En enero de este 2020, el gobierno modificó la legislación de banda ancha con el objetivo de permitir al operador de la RDNFO comercializar servicios desde o hacia enlaces internacionales; brindar tránsito IP internacional; así como proporcionar servicios como centros de datos, hosting, nube, plataformas especializadas o puntos de acceso a la red.

Las nuevas condiciones no persuadieron a Azteca en su intención de renunciar al proyecto, luego de los tres años en los que ha observado la subutilización de la infraestructura y un modelo tecnológico desfasado. Según un informe del Banco Mundial, hasta 2019 únicamente se explotaba aproximadamente el 10 por ciento de su capacidad.

Necesaria, una redefinición de raíz

En opinión de Carlos Huamán Tomecich, director Ejecutivo de DN Consultores, el problema de la red dorsal de fibra no ha sido tarifario, pues no fue pensada para competir con otros proveedores, sino para conectar a las zonas rezagadas del país y abonar al cierre de la brecha digital.

Por ello, propone hacer “una redefinición de raíz del modelo, donde en esencia podamos separar los 13 mil kilómetros de la red dorsal entre los tramos competidos y no competidos”, en busca de que los primeros se entreguen a actores privados y en los segundos el Estado mantenga el esquema original.

“De esa manera, el subsidio será mucho más focalizado, e incluso a nivel per cápita o a nivel de centros poblados el subsidio será mayor al actual, porque ya no tendría que repartirse entre todas las provincias que tiene actualmente la red dorsal”, expuso en entrevista.

Huamán considera que pueden existir las condiciones necesarias para que las empresas se interesen en invertir y operar los tramos competidos. “Por ahí vemos un esquema de salida que tendría que ser diseñado una vez que la solución jurídica, con el concesionario actual, sea totalmente resuelto”, y también serviría para disipar preocupaciones respecto a que el Estado se convierta en un operador de telecomunicaciones temporal.

Además, el consultor expresó que, cuando concluya el asunto jurídico con la salida de Azteca Comunicaciones, “se debe estructurar una mesa de diálogo con el ámbito privado, de manera transparente y abierta, para identificar cuál sería la forma en que esa tremenda infraestructura, a la cual ya se le asignó recursos de todos los peruanos, pueda tener una salida económicamente sostenible”.

Reformular la red nacional de fibra para potenciar su aprovechamiento no sólo exigirá involucrar a los operadores de telecomunicaciones, sino a otros jugadores del mercado que se dedican a la gestión de infraestructura o al mantenimiento de redes, destaca el experto.

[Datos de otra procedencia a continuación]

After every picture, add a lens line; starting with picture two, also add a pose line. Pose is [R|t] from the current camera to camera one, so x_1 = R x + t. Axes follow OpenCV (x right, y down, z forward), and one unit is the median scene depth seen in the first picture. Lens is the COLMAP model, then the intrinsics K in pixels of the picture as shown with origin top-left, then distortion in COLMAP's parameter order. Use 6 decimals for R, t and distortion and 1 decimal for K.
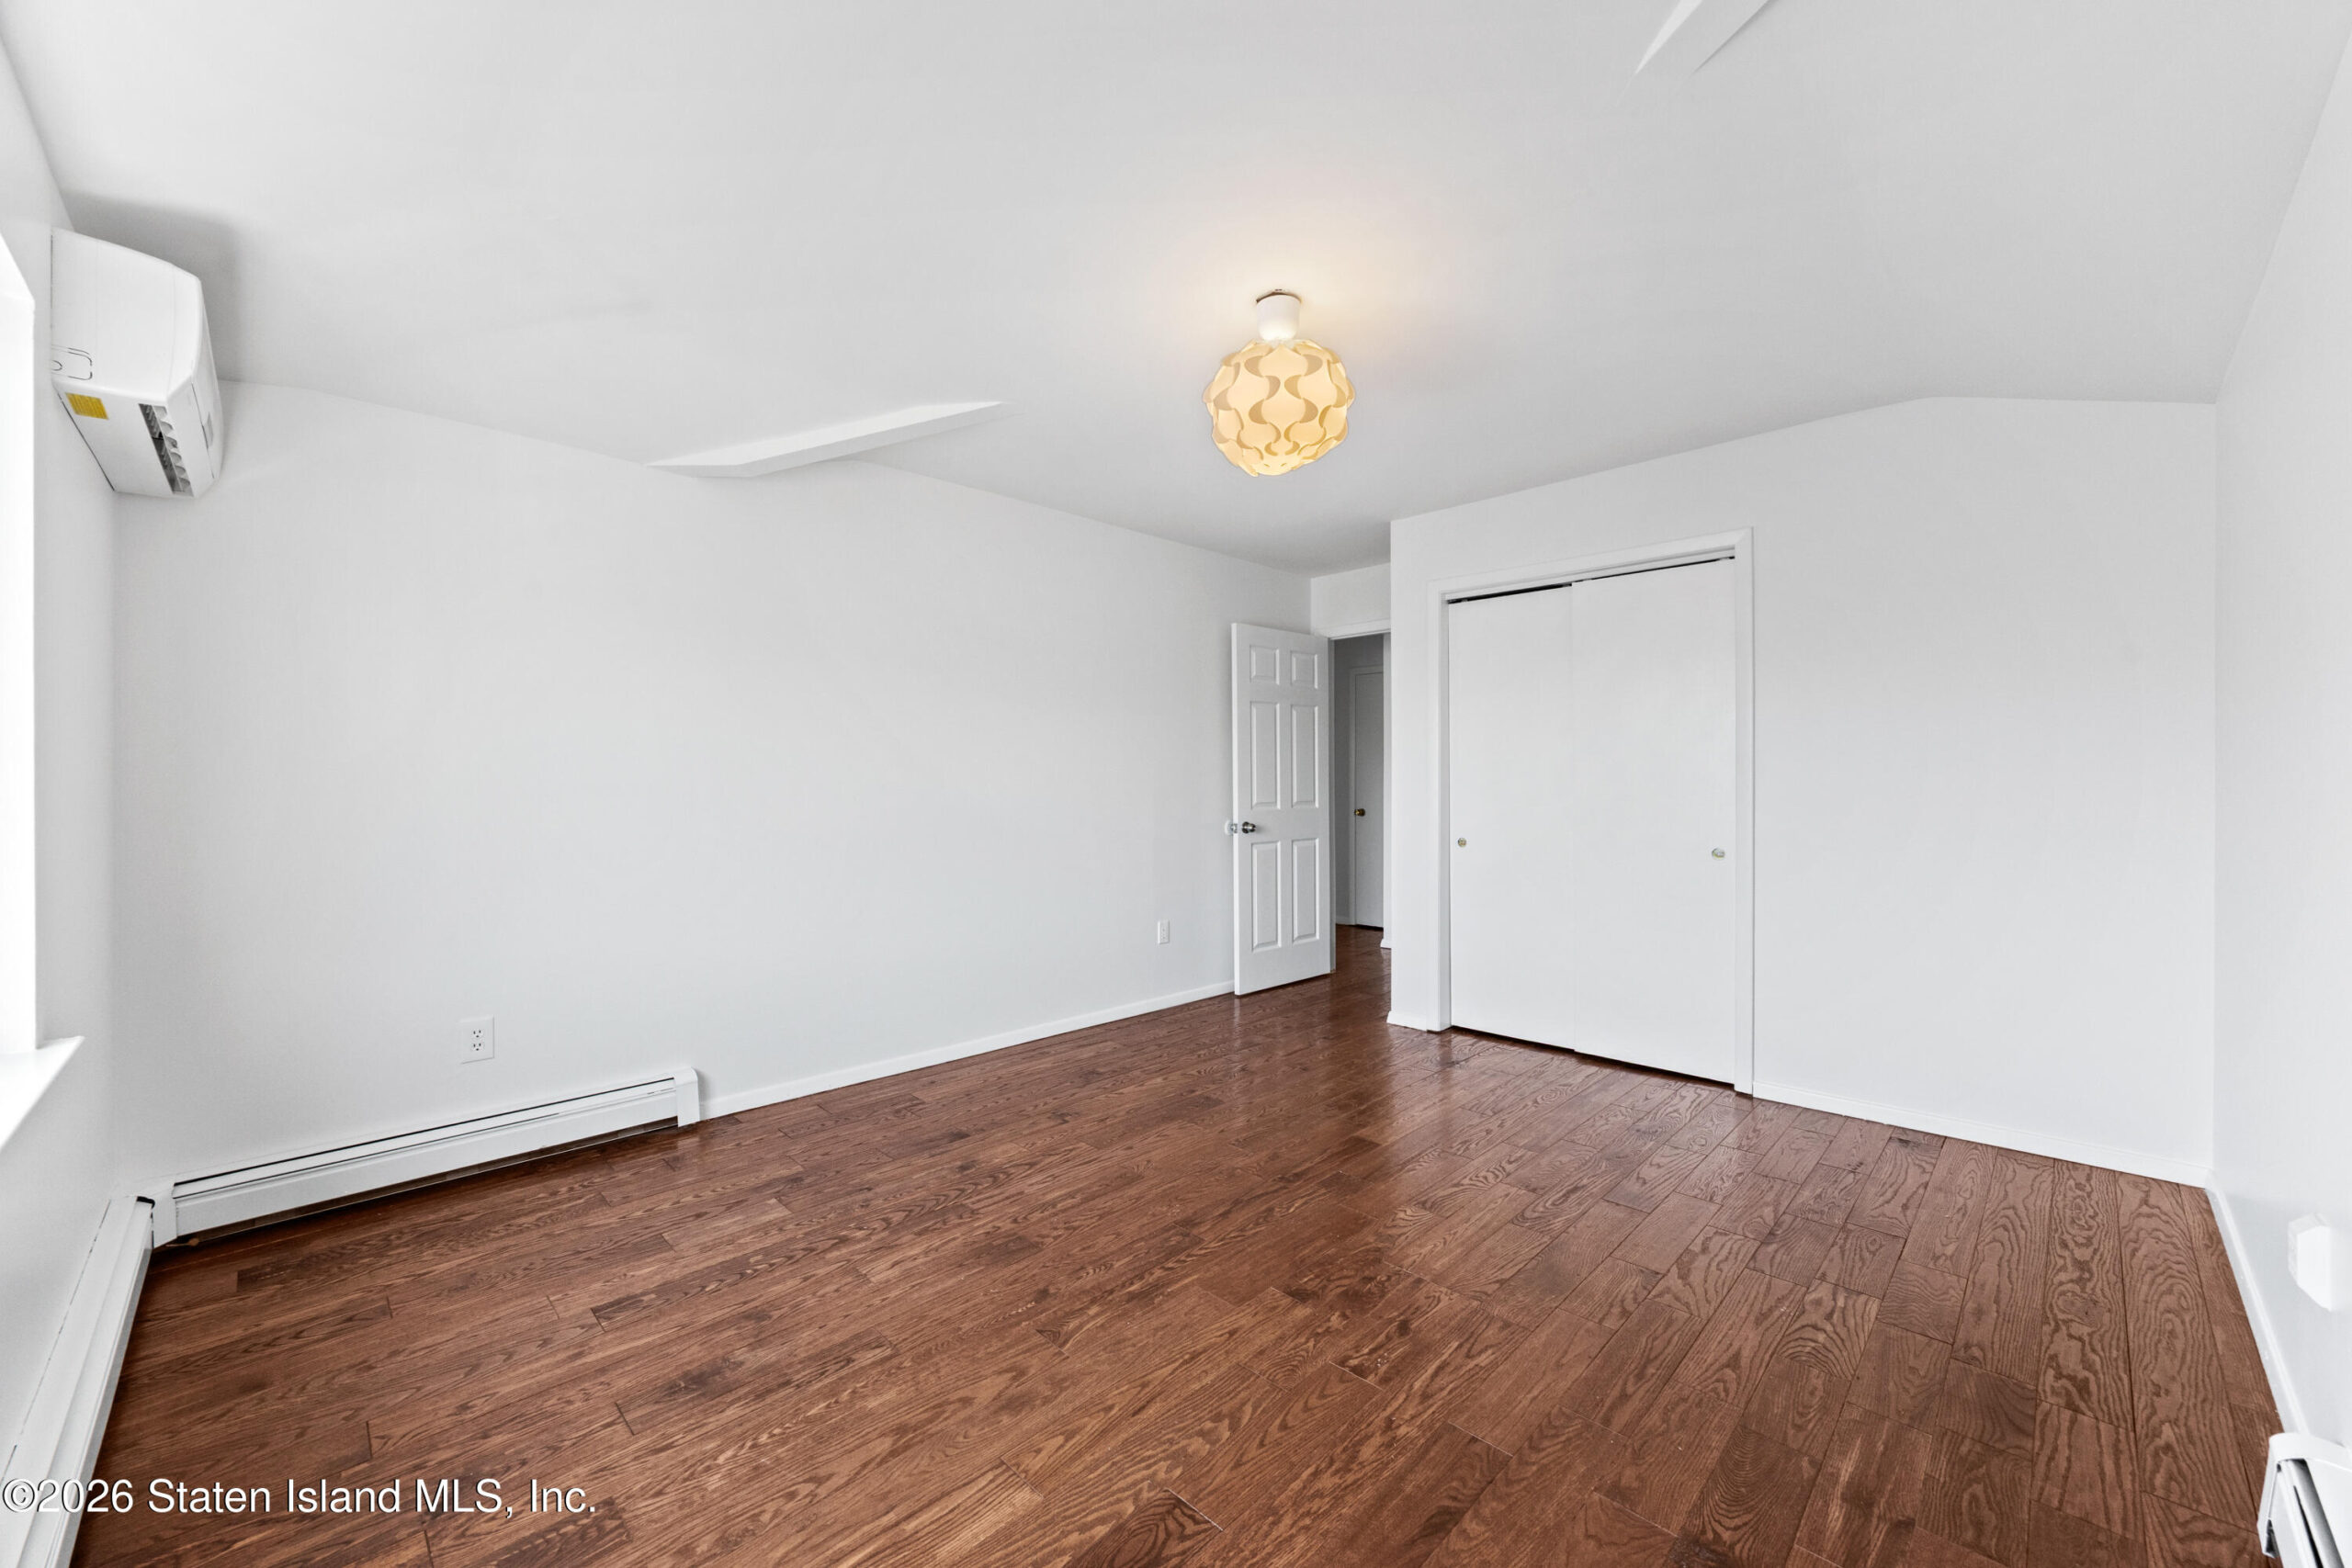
lens RADIAL K [[902.9, 0, 1173.5], [0, 902.9, 783.6], [0, 0, 1]] dist [-0.003348, 0.000271]
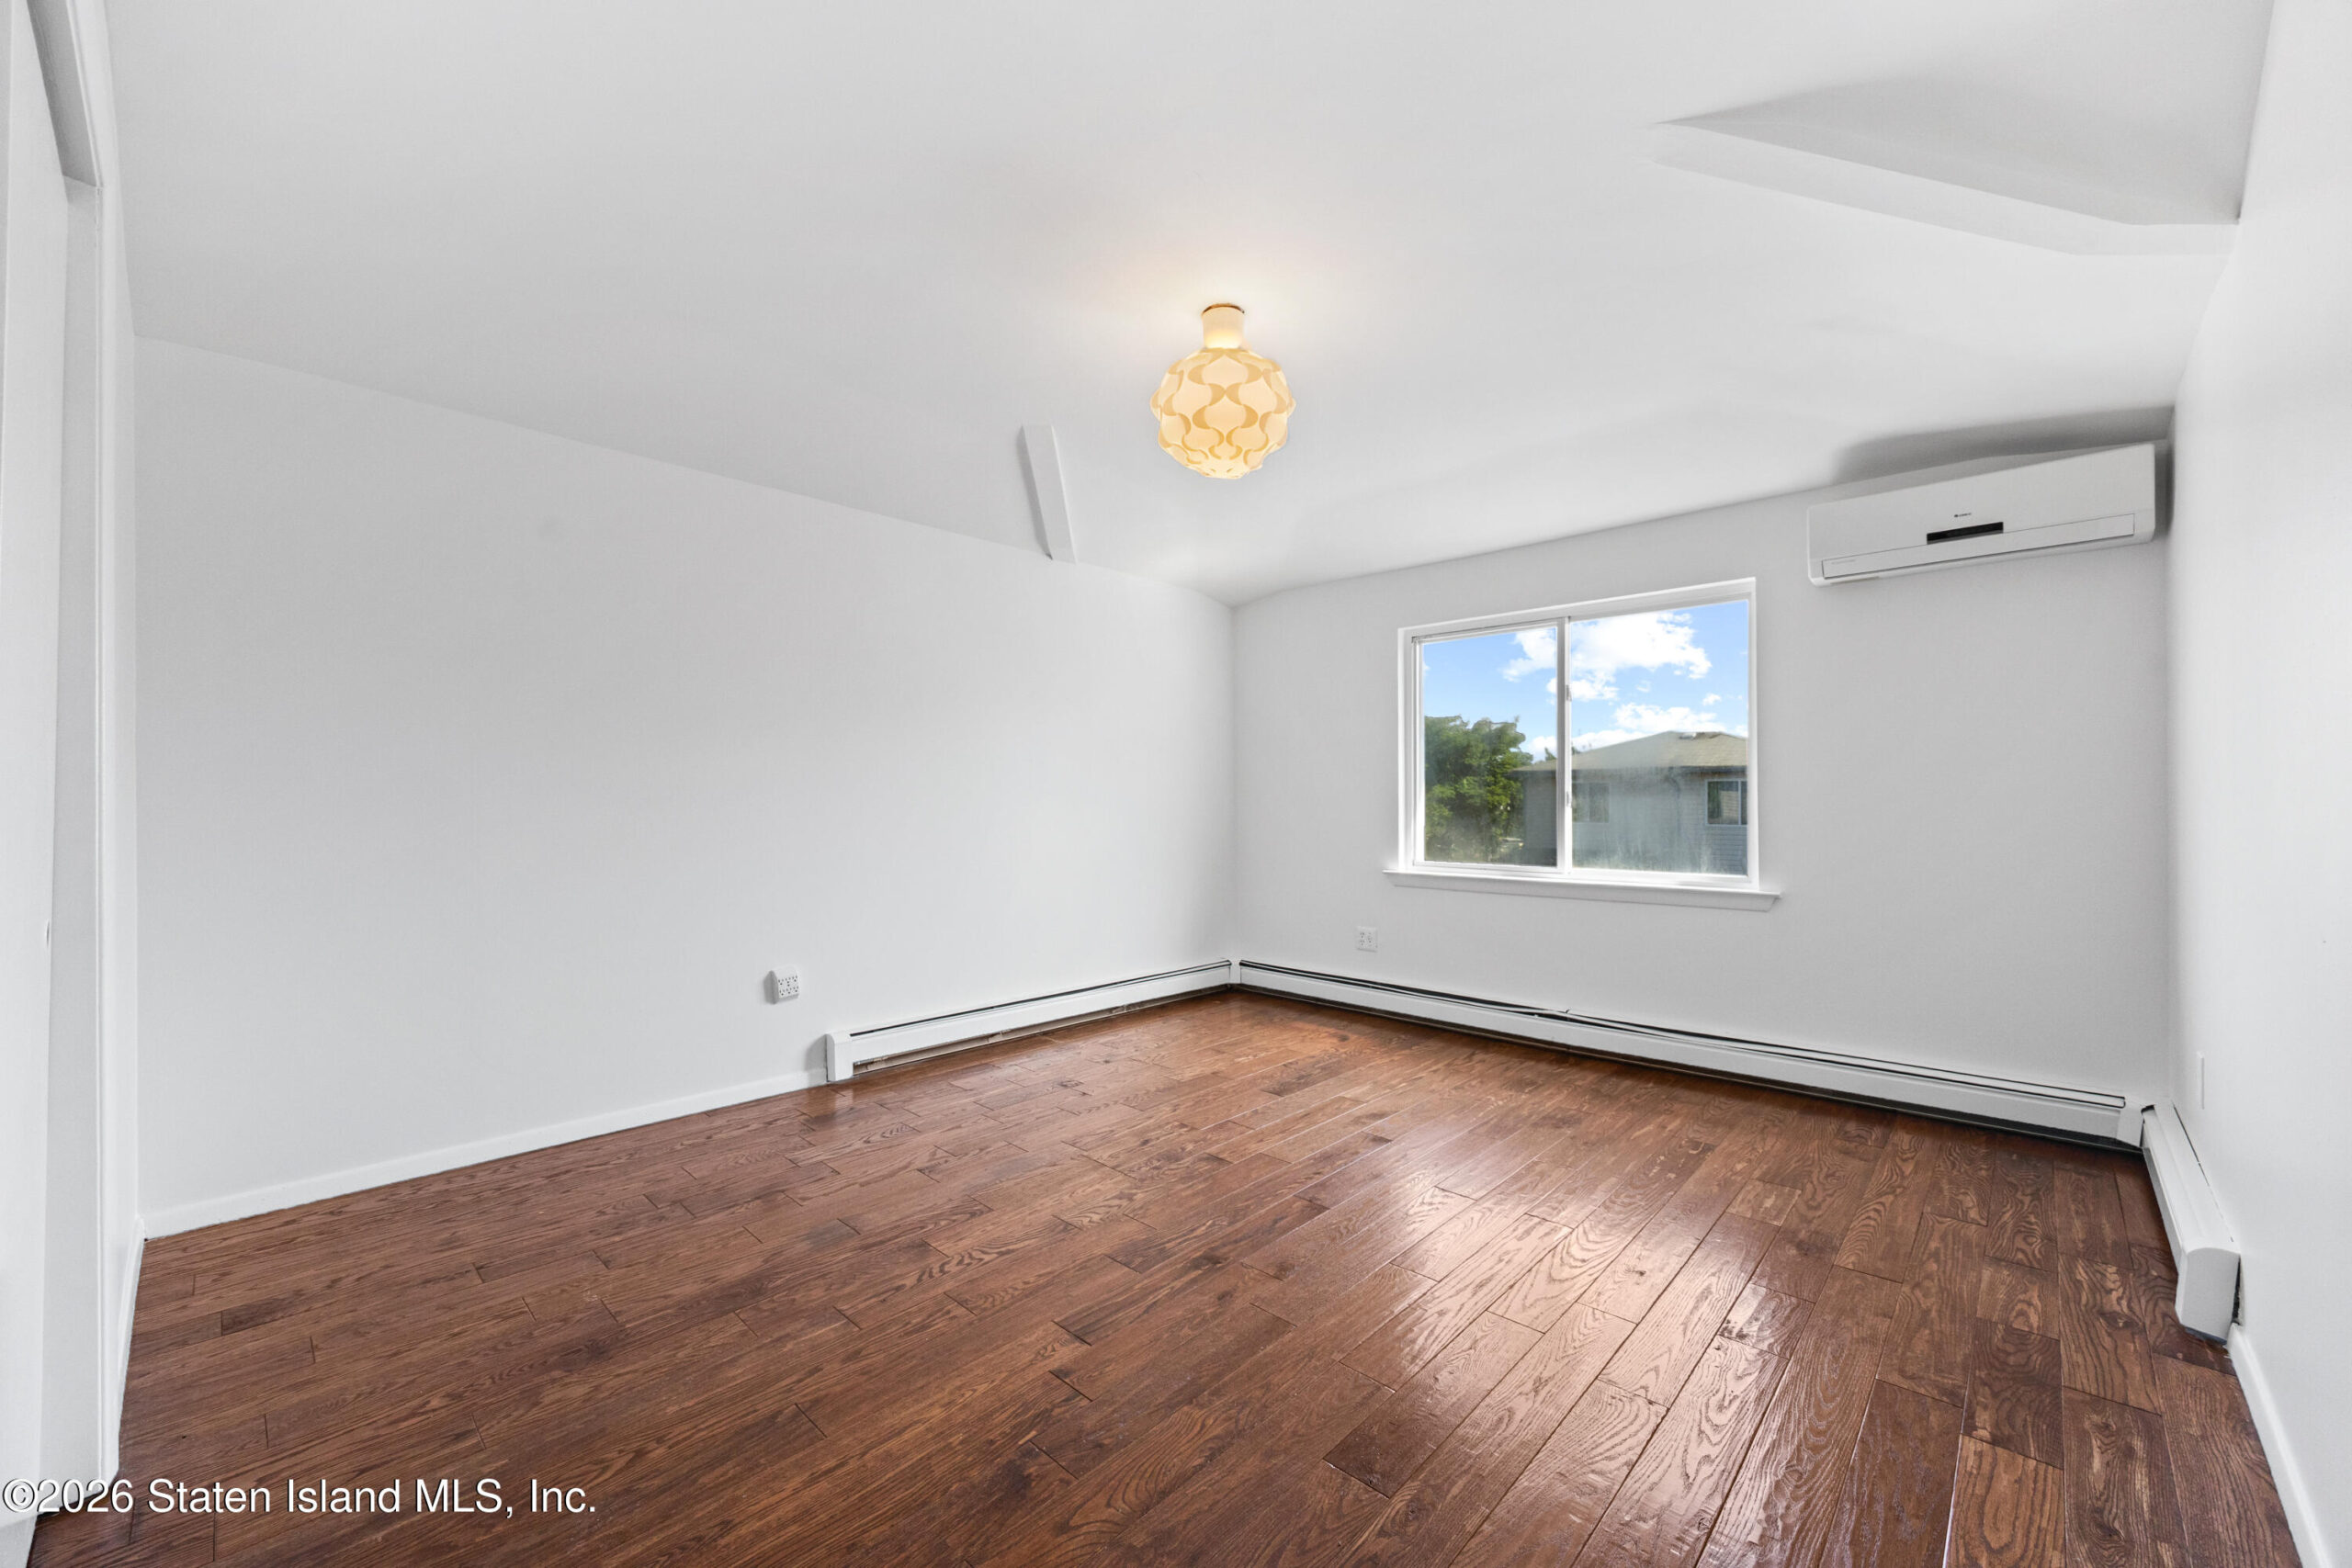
lens RADIAL K [[902.9, 0, 1179.2], [0, 902.9, 790.8], [0, 0, 1]] dist [-0.003348, 0.000271]
pose [[-0.999614, 0.002329, -0.027678, 0.221876], [0.002474, 0.999983, -0.005200, 0.033753], [0.027665, -0.005267, -0.999603, 2.302018]]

Para determinar el futuro del proyecto, Huamán Tomecich puntualizó que “hace falta una actitud de apertura para introducir elementos de innovación que permitan diseñar un modelo a medida con todos los elementos del contexto que rodean a la experiencia de la red dorsal”.

El gobierno peruano ya ha dado algunas señales de que está explorando alternativas para la RDNFO y, asimismo, quiere evitar que las redes regionales de fibra, que se vinculan a la red nacional, reproduzcan los problemas de ésta. Cuando Azteca presentó la adenda para salir del proyecto, la Viceministra de Comunicaciones, Virginia Nakagawa, expresó que se requiere ajustar el esquema a las condiciones actuales, sin olvidar el objetivo de brindar Internet a los desconectados.